··· DATA FOR THE TASK

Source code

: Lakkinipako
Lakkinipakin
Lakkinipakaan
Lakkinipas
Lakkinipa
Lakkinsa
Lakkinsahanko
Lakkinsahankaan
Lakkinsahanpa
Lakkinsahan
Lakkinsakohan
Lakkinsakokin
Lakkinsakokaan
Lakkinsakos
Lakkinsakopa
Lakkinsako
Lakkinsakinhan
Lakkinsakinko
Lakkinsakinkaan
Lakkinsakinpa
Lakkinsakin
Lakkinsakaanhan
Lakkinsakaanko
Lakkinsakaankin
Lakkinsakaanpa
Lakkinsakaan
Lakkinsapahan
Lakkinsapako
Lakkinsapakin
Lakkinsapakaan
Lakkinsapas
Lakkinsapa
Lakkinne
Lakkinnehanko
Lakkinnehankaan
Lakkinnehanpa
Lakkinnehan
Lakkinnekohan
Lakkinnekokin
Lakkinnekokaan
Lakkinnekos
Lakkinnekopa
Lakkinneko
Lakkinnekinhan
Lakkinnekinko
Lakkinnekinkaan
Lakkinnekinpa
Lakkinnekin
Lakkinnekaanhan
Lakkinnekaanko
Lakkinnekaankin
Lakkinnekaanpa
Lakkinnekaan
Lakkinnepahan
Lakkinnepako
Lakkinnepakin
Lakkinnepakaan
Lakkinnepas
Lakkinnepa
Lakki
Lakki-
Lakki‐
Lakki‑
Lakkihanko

······

= DIRECTIONS =
The lines to write out run from the one with "Lakkinnekinko" through the end of the records. Give them exactly, and only them.

= SOLUTION =
Lakkinnekinko
Lakkinnekinkaan
Lakkinnekinpa
Lakkinnekin
Lakkinnekaanhan
Lakkinnekaanko
Lakkinnekaankin
Lakkinnekaanpa
Lakkinnekaan
Lakkinnepahan
Lakkinnepako
Lakkinnepakin
Lakkinnepakaan
Lakkinnepas
Lakkinnepa
Lakki
Lakki-
Lakki‐
Lakki‑
Lakkihanko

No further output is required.